Jamal Murray progressing from torn ACL but Nuggets' Canadian star 'can't rush time'
CBC
Jamal Murray is conflicted.
The Nuggets' star guard can't wait to get back to playing basketball like he did before that awful night in San Francisco last April when his left knee buckled as he drove past Andrew Wiggins, ending his season and ultimately quashing Denver's championship aspirations.
Yet, the native of Kitchener, Ont., insists he's in no hurry to rush back into action from his torn ACL lest he risk a setback and extend his hiatus from competition that weighs so heavily on him.
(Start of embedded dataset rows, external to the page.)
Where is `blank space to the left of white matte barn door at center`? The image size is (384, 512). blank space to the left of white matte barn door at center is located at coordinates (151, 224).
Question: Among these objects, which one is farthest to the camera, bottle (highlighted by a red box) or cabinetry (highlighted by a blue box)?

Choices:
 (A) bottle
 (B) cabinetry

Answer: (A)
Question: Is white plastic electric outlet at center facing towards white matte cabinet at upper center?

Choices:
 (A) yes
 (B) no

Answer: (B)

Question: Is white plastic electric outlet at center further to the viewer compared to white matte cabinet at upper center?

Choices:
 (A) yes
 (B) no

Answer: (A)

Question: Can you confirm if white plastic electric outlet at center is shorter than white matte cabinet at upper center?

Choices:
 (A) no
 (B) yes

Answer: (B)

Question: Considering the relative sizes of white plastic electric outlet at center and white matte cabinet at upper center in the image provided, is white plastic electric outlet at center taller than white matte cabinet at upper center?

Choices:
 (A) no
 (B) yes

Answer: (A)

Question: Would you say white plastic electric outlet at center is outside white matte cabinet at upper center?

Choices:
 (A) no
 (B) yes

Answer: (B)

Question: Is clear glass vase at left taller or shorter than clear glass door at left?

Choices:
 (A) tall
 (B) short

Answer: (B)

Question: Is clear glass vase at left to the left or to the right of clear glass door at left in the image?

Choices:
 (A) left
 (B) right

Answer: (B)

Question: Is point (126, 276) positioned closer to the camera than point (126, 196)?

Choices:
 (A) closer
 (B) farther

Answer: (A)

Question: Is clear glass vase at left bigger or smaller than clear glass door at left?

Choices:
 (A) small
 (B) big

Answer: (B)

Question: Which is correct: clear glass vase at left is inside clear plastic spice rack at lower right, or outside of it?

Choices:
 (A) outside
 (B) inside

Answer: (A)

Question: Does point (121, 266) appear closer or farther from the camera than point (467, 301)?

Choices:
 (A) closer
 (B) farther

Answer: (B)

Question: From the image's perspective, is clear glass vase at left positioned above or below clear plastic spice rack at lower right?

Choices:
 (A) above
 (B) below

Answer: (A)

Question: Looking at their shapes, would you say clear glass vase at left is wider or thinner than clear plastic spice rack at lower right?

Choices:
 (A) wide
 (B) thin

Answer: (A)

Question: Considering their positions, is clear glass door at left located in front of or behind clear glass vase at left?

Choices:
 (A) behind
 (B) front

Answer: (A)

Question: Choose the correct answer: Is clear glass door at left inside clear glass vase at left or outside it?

He's given fans some tantalizing tidbits of what the future may hold during his slow rehabilitation from his torn ACL.
He drained 3-pointers during warmups before playoff games, then cheered, coached and cajoled teammates from the bench and sometimes even bolted past coach Michael Malone to give officials an earful.
The Nuggets recently tweeted a video of Murray draining a corner 3, then slow-motion prancing down the baseline with a big smile and stepping deliberately so as not to stress his sleeved left knee.
"Just five months ago, I couldn't lift my leg off the bed," said Murray. "So, I've come a long way. But even when I do certain things, I've got to remind myself that I can't do it to the speed or the level that I want to do it.
"That's the biggest thing for me coming back, is having confidence in it. You'll see a lot of videos of me playing 1-on-1, me scoring at a high clip, but that doesn't mean it feels the way I want it to feel," Murray said. "That's just going to come with time. And I can't rush time."
And the Nuggets won't rush Murray.
"He'll come back when he's ready," said Tim Connelly, the team's president of basketball operations. "Not when we tell him, not a date on the calendar."
WATCH | Murray suffers knee injury:
So, the Nuggets enter the season with the same mindset they adopted the day after Murray got hurt they'll all share the load until their sparkplug returns.
It worked last year as they went 13-5 after Murray's injury, then beat Portland in the playoffs before losing to Phoenix.
"And now as we start this new season. I think that has to be the same mindset," Malone said. "It is by committee."